A "friend" of mine (and again I use this word loosely, very) posted a speech of Mandela's about the wickedness of Israeli policy toward Palestinians. Said friend likes to post a great deal about Israeli Apartheid. I had held my tongue, but finally commented, one short paragraph, uttering that fateful word, the word that never fails to unleash the hellhounds of anti-Israel absolutism: "antisemitic." (let me add, I really won't weigh in on whether or not I think Mandela was antisemitic, I wouldn't have the energy; it was the repeated and pointed posting of anti-Jewish State material that seemed suspect). Anyway, there followed a virtual firestorm of anger toward me.
The immediate reply to my comment was typical: "anti-Zionist doesn't mean antisemitic."
To which I say: anti-Zionist doesn't mean antisemitic. Except when it does.
A German chick called me "stupid," after which ad hominem attack I left the conversation. But being the compulsive person that I am, I snuck back to the scene under cover of the deepest night to see how the thread unfolded.
It was not so much an unfolding as a foaming-mouthed effigy burning. Having never before been burned in effigy (or called a Zionist Girl, or, for that matter, been called Girl much at all recently--that went out at the same time as "Miss" was replaced by "Ma'am," but that's a whole other story of heartache), my interest was greatly piqued.
The discussion can be boiled down handily: "That Zionist Girl can't handle the truth of Israeli Apartheid. She is racist. She is ignorant. And she left the conversation because she can't defend the indefensible." There were several people agreeing on these talking points. Angry people.
First let me say, this isn't exactly about specific Israeli politics, only tangentially. Or symbolically.
The problem is:
a lone Jew speaking up in a hostile crowd of people who are angry at the Jewish State and not just its policies but, I would argue, its very existence. The problem is that surge of intense disgust/ire that passes for discussion. The problem is the rapidity with which this discussion degenerates into an attack on that lone Eponymous Jew. The problem is tone and meta-message.

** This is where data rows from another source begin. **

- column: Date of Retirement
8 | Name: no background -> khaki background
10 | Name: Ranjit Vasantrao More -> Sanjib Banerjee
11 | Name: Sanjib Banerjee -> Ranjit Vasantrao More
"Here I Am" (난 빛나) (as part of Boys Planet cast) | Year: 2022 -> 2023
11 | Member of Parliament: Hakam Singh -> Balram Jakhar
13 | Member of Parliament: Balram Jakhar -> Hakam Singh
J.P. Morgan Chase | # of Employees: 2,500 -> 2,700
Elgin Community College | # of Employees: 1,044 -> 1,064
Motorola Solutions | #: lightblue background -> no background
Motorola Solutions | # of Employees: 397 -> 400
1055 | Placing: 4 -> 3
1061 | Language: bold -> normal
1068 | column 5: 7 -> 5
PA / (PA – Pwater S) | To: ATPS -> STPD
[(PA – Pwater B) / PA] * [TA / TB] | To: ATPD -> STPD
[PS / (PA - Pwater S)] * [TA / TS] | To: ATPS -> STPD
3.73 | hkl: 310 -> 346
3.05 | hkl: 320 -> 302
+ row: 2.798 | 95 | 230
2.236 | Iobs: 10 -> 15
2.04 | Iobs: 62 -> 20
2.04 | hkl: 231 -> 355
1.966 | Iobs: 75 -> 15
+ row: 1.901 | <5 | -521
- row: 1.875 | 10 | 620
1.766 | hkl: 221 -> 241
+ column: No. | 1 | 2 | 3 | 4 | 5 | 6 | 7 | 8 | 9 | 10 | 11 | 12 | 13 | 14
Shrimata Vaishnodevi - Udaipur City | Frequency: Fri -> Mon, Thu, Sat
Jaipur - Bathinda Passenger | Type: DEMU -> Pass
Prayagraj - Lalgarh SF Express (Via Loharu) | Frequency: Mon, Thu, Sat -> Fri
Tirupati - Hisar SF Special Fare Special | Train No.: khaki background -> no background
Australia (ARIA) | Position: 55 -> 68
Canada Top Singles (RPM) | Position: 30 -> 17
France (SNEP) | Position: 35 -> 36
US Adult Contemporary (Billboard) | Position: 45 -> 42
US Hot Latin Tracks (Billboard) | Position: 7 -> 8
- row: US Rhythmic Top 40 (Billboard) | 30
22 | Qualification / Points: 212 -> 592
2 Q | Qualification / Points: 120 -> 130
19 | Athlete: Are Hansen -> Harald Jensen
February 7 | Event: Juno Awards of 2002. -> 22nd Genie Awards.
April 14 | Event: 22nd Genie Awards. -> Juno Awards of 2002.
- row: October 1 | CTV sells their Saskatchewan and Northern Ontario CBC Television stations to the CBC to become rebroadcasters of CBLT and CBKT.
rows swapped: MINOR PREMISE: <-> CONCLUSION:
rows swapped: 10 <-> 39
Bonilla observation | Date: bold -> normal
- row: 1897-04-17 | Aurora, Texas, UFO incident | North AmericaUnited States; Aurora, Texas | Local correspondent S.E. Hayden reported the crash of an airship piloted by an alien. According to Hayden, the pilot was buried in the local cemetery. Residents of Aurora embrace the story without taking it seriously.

The problem is a lack of self-awareness in the angry mob.
The thread, after I left it, was notable for one glaring characteristic: a repeated use of the words "Jew" and "Jewish," coupled with the words "racist" and "fascist" in a simmering and barely contained group rage. The term "Zionist," opaquely layered, quite obviously, with the word "Jew."
People get exercised on social media sites all the time. But this felt different, it felt more significant and far more threatening than anything I have experienced before. It left me nearly shaking, teary-eyed and scared.
There is a real darkness in that moment when you realize you are the only one of your Kind in a group, when that group calls you by the name of your Kind, and that name is spoken like a curse. That darkness presses in on you. You can feel it in your very bones. It isn't paranoia and it isn't over-sensitivity. It's a truth that can only be known in the feeling of it, a truth as old as old mass graves and charred prayerbooks. And even older still.